Excerpt provided:
Hopefully they will back the limit of trout down. Maybe we should report some dead ones so it can be a reasonable number and we can have a real trout fishery lol


----------



## Uptonongood (Jan 10, 2018)

The cold temps aren’t the only issue in spotted sea trout mortality, it is also important to know how fast the the waters dropped below the critical point.  Another issue is how long the temps stay down. You folks had freezing rain, if that hits at low tide, rising tidal waters get very rapidly cooled as the waters come up over frozen ice covered tidal flats and near empty stream beds.

The CRD/DNR is requesting fishermen voluntarily release all sea trout in order to maximize the future of spawning stock.  Think about it, if the fish are hit that hard, issue emergency regulations and shut that fishery down completely.  

There was a critical freeze back in the early ‘80’s and it took three year for fishing to come back close to “normal”.  Fishing pressure on trout is much, much higher now so the fishery recovery time span could be significantly longer. Shut down the fishery completely until it can be determined how damaged it is.

Brief A:
Convert the records, starting with the line with "genus: Dendrobium" and going on through the last line of the records, into a Markdown table with the columns Number and Entry, leaving out any blank lines.
The forum thread and the records come from unrelated sources.

Record extracts:

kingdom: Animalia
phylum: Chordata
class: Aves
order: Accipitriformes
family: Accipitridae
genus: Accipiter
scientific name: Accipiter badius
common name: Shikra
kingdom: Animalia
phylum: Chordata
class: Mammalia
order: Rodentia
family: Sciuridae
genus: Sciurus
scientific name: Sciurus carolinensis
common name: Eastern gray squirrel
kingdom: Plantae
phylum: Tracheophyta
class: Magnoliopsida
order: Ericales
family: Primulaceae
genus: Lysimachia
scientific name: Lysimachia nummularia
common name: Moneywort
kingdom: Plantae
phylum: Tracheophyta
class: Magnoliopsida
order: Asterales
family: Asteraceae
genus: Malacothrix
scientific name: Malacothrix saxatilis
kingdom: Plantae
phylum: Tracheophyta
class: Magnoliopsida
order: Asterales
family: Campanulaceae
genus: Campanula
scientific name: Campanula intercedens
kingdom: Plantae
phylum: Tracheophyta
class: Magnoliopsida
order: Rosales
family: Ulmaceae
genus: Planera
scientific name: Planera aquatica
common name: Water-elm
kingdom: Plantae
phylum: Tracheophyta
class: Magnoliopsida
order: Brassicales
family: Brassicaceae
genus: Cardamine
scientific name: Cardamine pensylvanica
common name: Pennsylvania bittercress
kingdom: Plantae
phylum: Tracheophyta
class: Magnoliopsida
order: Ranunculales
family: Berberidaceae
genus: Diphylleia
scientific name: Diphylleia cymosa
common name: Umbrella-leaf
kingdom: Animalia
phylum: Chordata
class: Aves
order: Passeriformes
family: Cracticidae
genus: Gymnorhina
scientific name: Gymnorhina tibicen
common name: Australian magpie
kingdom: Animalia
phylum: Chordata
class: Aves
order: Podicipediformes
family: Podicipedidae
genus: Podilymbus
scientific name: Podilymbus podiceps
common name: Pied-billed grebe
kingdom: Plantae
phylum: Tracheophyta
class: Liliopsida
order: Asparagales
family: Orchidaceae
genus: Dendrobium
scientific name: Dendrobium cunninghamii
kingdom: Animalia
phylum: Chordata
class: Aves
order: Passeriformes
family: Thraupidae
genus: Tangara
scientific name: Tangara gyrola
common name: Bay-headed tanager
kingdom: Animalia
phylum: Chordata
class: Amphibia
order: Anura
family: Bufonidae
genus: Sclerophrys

Brief B:
Reproduce word for word the part of the forum thread that starts with "Hopefully they will" and goes on through "(Jan 10, 2018)".

Solution A:
| Number | Entry |
|---|---|
| 1 | genus: Dendrobium |
| 2 | scientific name: Dendrobium cunninghamii |
| 3 | kingdom: Animalia |
| 4 | phylum: Chordata |
| 5 | class: Aves |
| 6 | order: Passeriformes |
| 7 | family: Thraupidae |
| 8 | genus: Tangara |
| 9 | scientific name: Tangara gyrola |
| 10 | common name: Bay-headed tanager |
| 11 | kingdom: Animalia |
| 12 | phylum: Chordata |
| 13 | class: Amphibia |
| 14 | order: Anura |
| 15 | family: Bufonidae |
| 16 | genus: Sclerophrys |

Solution B:
Hopefully they will back the limit of trout down. Maybe we should report some dead ones so it can be a reasonable number and we can have a real trout fishery lol


----------



## Uptonongood (Jan 10, 2018)